The Security-Critical policy is waived for example: example-component all versions (past, present, future) in this application. No other components are affected.

The waiver will expire after 7 days.

Organization

example: example-component 1:12

7 Days

The Security-Critical policy is waived for example: example-component 1:12 for every application in this Organization. No other components are affected.

The waiver will expire after 7 days.

Organization

example: example-component (all versions)

7 Days

The Security-Critical policy is waived for example: example-component all versions (past, present, future) for every application in this Organization. No other components are affected.

The waiver will expire after 7 days.

Root Organization

example: example-component 1:12

7 Days

The Security-Critical policy is waived for example: example-component 1:12 for every application known to the IQ Server. No other components are affected.

The waiver will expire after 7 days.

Root Organization

example: example-component (all versions)

7 Days

The Security-Critical policy is waived for example: example-component all versions (past, present, future) for every application known to the IQ Server. No other components are affected.

The waiver will expire after 7 days.

Application

All Components

7 Days

The Security-Critical policy is waived for every component in this application.

The waiver will expire after 7 days.

Organization

All Components

7 Days

The Security-Critical policy is waived for every component for every application in this Organization.

The waiver will expire after 7 days.

Root Organization

All Components

7 Days

The Security-Critical policy is waived for every component for every application known to the IQ Server.

The waiver will expire after 7 days.

Application

example: example-component 1:12

Never

The Security-Critical policy is waived for example: example-component 1:12 in this application.

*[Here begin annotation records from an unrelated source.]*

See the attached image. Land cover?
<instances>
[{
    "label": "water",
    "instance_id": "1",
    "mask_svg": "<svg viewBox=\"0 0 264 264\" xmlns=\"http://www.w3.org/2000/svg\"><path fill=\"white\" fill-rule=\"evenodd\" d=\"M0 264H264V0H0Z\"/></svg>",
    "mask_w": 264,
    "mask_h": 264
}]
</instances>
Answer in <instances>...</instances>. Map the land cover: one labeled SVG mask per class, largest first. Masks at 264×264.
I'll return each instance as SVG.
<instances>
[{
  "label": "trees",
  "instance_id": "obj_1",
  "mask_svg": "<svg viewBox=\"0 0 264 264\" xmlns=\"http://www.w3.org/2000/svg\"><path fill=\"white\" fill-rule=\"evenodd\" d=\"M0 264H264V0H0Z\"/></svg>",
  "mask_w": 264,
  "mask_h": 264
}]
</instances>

No other components are affected.

The waiver will never expire, and will only stop applying if it's manually deleted.

What are Stale and Expired Waivers?

Stale Waivers

A waiver is considered Stale if there are no components that currently fall within its scope. A Stale waiver is still active. It will be applied when a policy evaluation detects a newly introduced component that falls within its scope.

You can view stale waivers from the Waiver Dashboard or use the Stale Waivers REST API to obtain a list of stale waivers.

Expired Waivers

A waiver is considered Expired if it was scoped to only apply for a certain duration, and that duration has passed.

You can view all expired waivers from the Waiver Dashboard.

Troubleshooting Waiver Issues

Issue: A previously applied waiver is not applicable anymore

Possible cause: Change detected in any element of the policy.

A "Policy" consists of:

  1. A set of conditions, constraints, and facts*

  2. The stage (CI/CD) to which the policy is applied

  3. Specification of whether it can be inherited or overridden

*Facts are findings based on Sonatype data, like the severity score of a vulnerability.

Over the course of time, if any or all of the above conditions change, Lifecycle detects this as a change in policy and a previously applied waiver will not be applicable. This "zero-tolerance to risk" built into Lifecycle ensures that users re-evaluate their need for a waiver and create one only if needed, based on the change.

Example: A waiver created on a policy with constraint/conditions for a security vulnerability of severity score of 6.5 will not be applicable if the severity score of the vulnerability changes i.e. goes down to 5.8 or goes up to 7. A new waiver will have to be created.